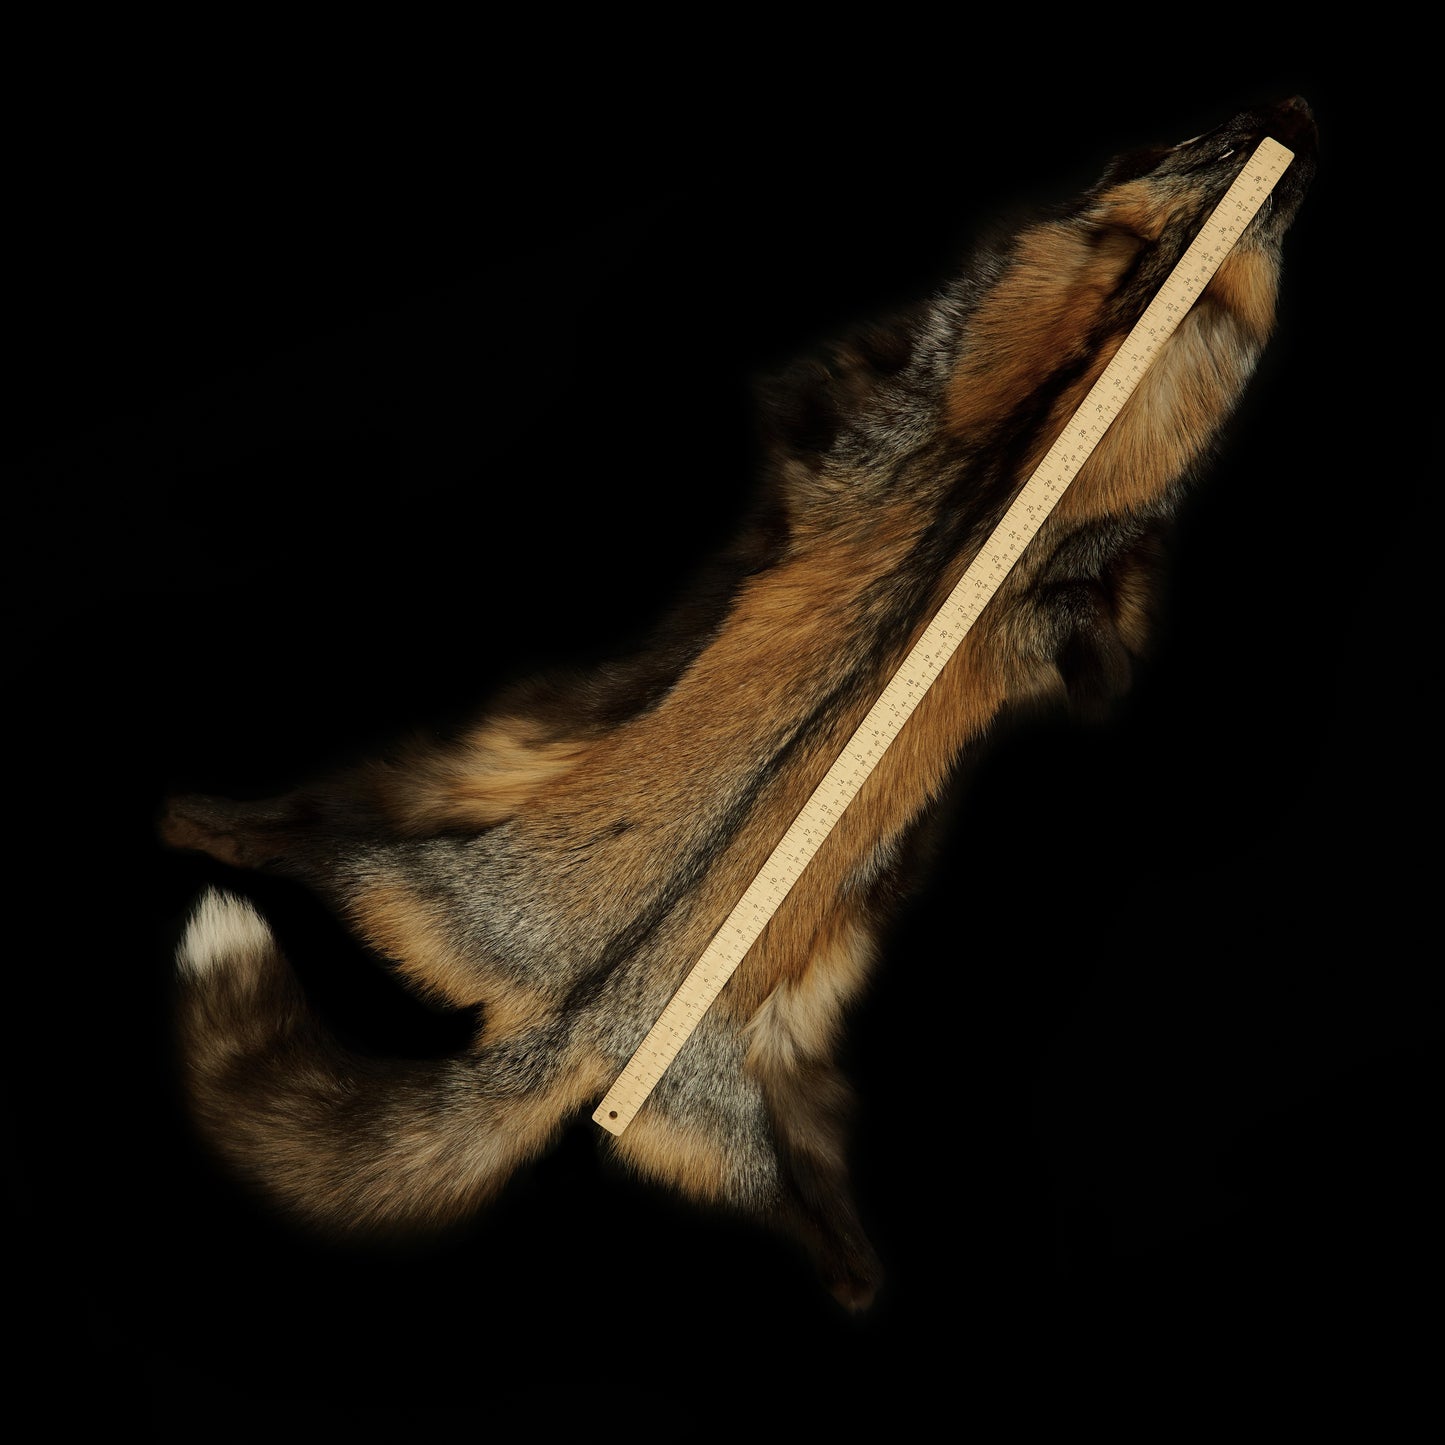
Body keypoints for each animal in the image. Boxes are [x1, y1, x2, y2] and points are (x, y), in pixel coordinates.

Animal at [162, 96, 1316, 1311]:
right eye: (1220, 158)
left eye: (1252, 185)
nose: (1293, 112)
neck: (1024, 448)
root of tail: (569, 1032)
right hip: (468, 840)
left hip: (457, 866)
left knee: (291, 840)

============================================================

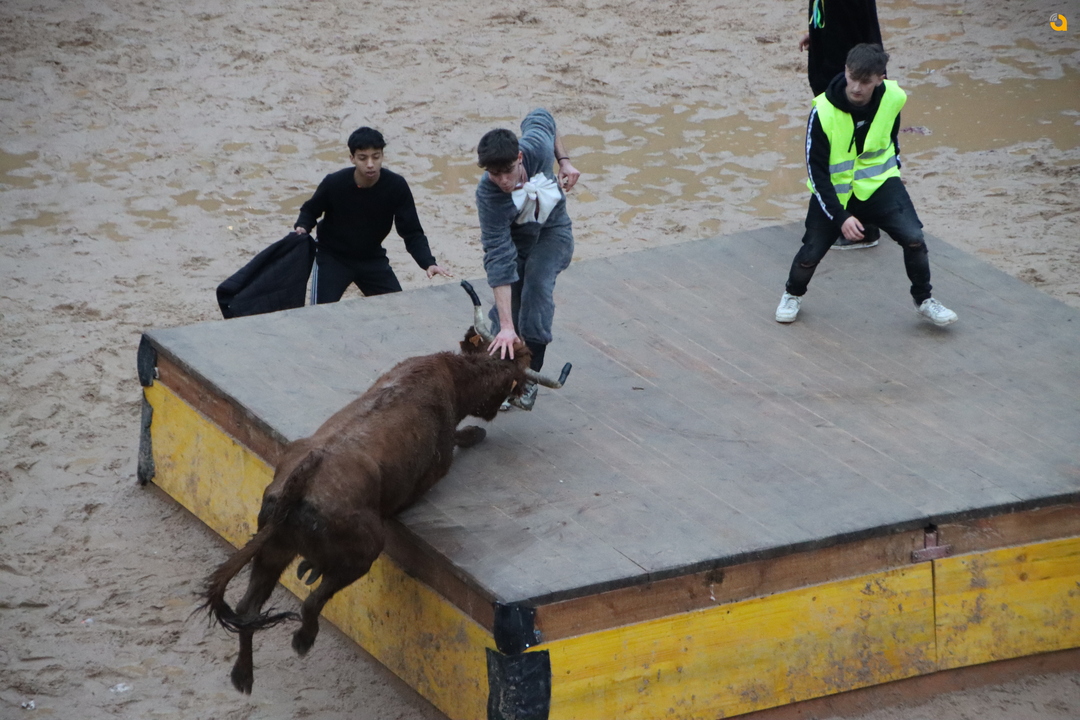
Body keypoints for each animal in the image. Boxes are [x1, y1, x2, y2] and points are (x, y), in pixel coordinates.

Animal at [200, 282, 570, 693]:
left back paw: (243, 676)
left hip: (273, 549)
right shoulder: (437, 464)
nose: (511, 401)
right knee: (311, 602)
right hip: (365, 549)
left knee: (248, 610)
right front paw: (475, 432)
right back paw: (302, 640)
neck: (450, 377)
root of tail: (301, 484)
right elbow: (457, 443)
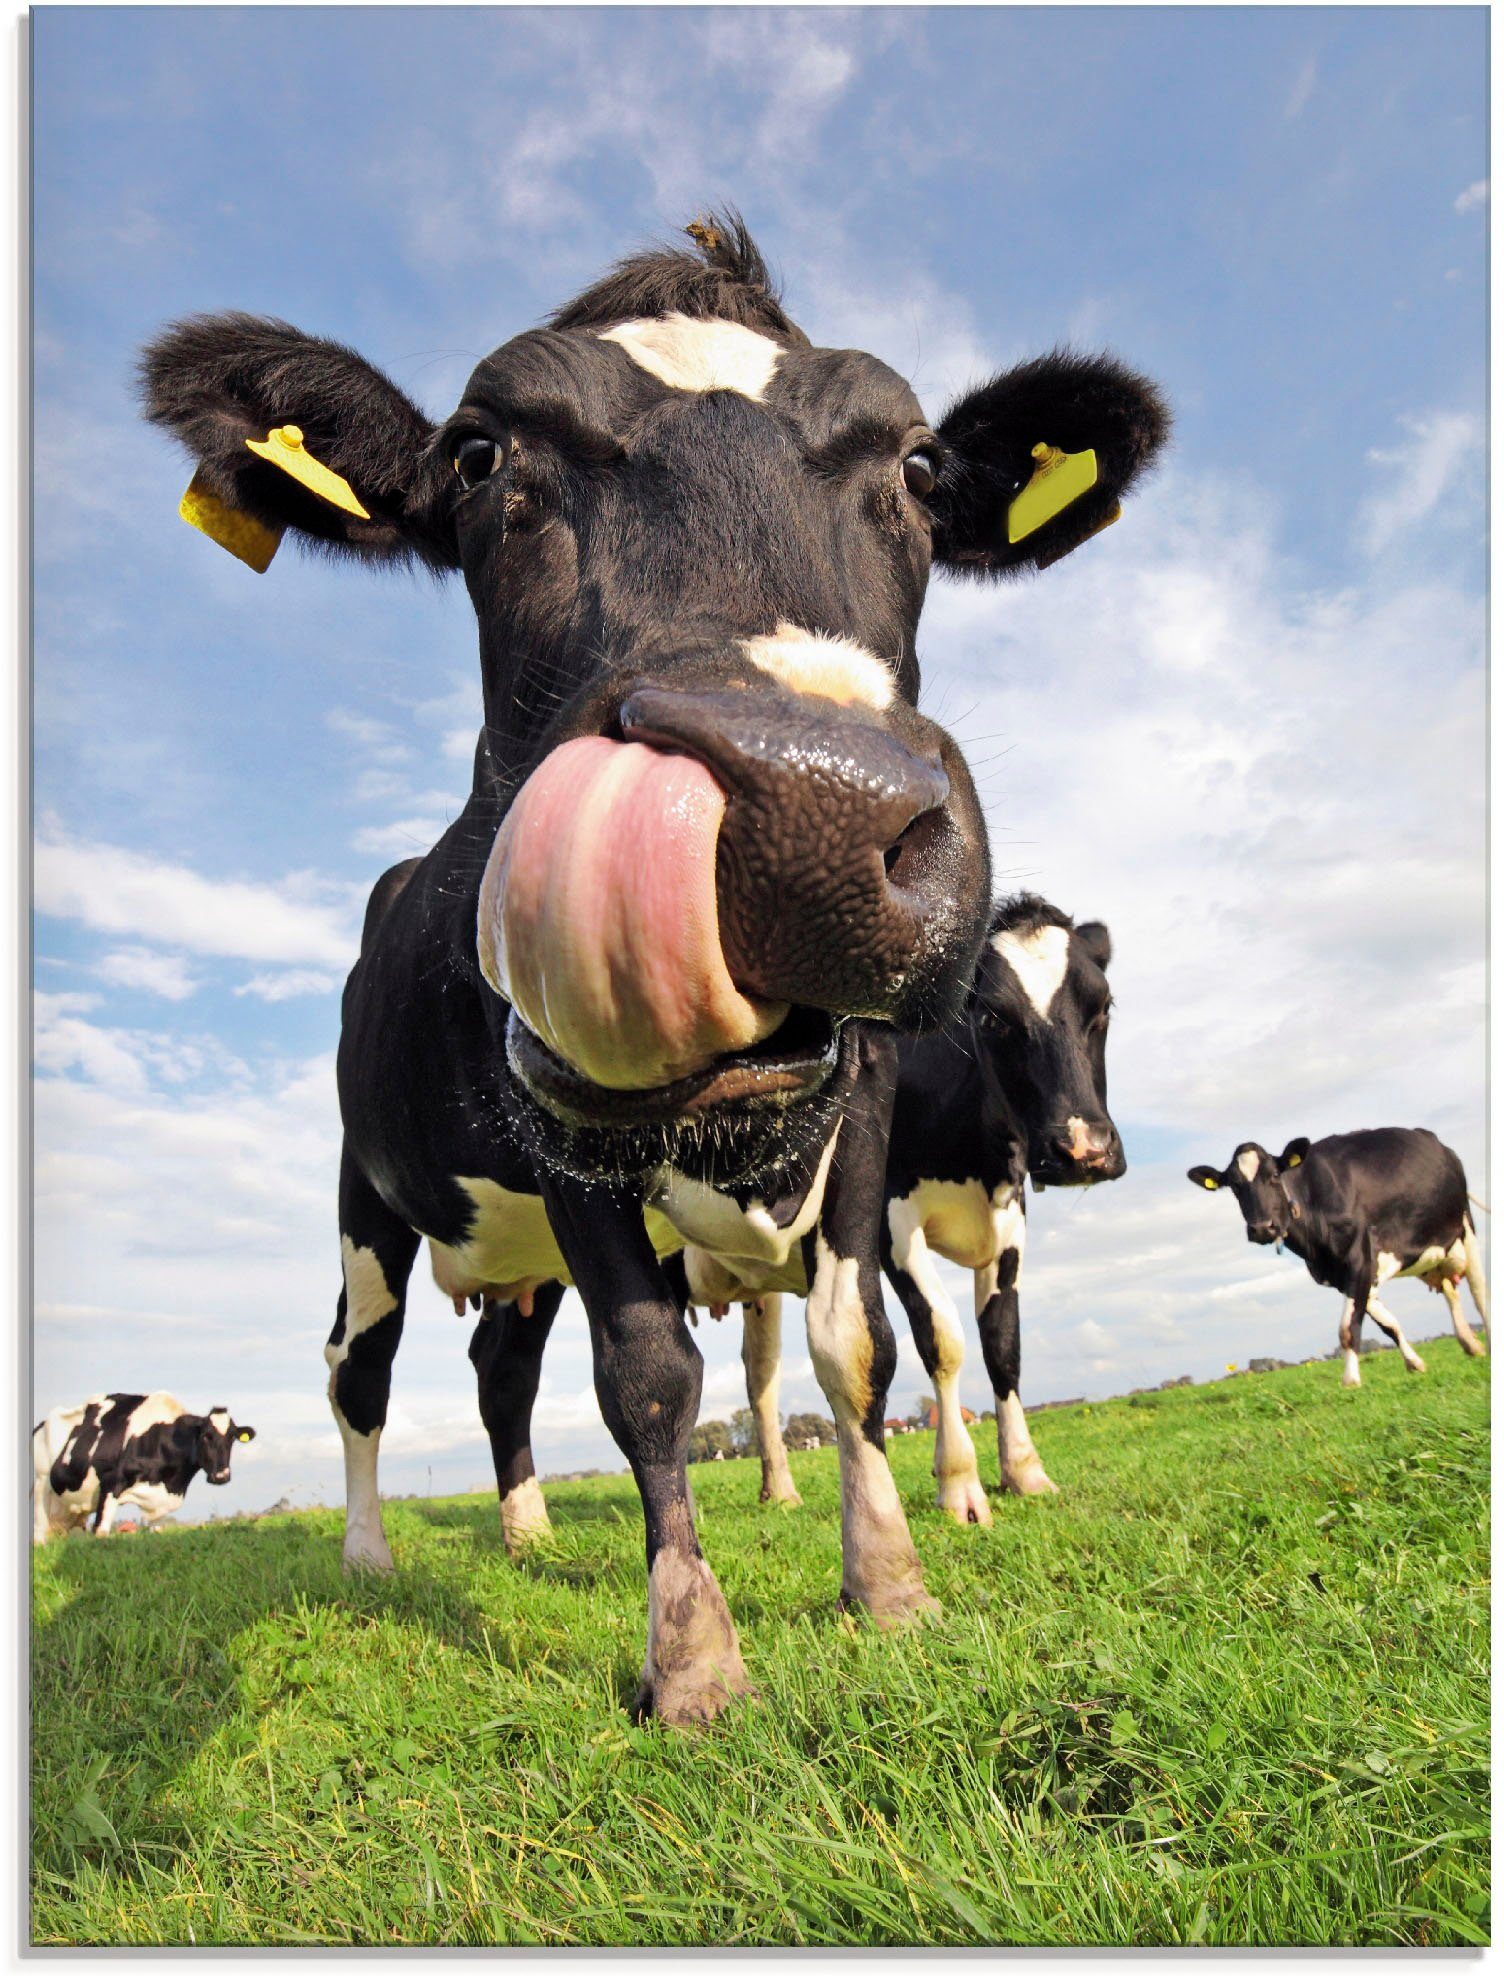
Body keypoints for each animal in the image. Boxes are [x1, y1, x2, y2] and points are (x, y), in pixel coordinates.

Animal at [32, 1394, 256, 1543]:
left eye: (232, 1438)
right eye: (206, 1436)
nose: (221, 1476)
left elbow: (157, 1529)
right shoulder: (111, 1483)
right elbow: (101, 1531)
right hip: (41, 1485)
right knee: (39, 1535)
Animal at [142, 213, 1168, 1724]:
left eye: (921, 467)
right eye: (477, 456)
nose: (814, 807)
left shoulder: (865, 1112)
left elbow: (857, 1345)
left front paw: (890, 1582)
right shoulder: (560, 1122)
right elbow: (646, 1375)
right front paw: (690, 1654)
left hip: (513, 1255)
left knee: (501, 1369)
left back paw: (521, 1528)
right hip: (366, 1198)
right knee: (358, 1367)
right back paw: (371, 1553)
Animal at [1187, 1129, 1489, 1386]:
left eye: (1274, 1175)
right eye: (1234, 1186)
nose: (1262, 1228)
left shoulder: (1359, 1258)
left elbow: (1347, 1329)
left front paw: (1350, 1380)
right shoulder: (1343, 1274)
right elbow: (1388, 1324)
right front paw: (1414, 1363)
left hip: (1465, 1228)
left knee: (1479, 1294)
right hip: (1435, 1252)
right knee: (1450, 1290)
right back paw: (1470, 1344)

============================================================

**WORK REQUIRED**
Taking the entries above, write out exactly each line from the one holding "right eye: (477, 456)" to the one holding "right back paw: (1470, 1344)", both included, and stop there.

**WRITTEN SOLUTION**
right eye: (477, 456)
nose: (814, 807)
left shoulder: (865, 1112)
left elbow: (857, 1345)
left front paw: (890, 1582)
right shoulder: (560, 1122)
right elbow: (646, 1375)
right front paw: (690, 1654)
left hip: (513, 1255)
left knee: (501, 1369)
left back paw: (521, 1528)
right hip: (366, 1198)
right knee: (358, 1367)
right back paw: (371, 1553)
Animal at [1187, 1129, 1489, 1386]:
left eye: (1274, 1175)
right eye: (1234, 1186)
nose: (1262, 1228)
left shoulder: (1359, 1258)
left elbow: (1347, 1329)
left front paw: (1350, 1380)
right shoulder: (1343, 1274)
right elbow: (1388, 1324)
right front paw: (1414, 1363)
left hip: (1465, 1228)
left knee: (1479, 1294)
right hip: (1435, 1252)
right knee: (1450, 1290)
right back paw: (1470, 1344)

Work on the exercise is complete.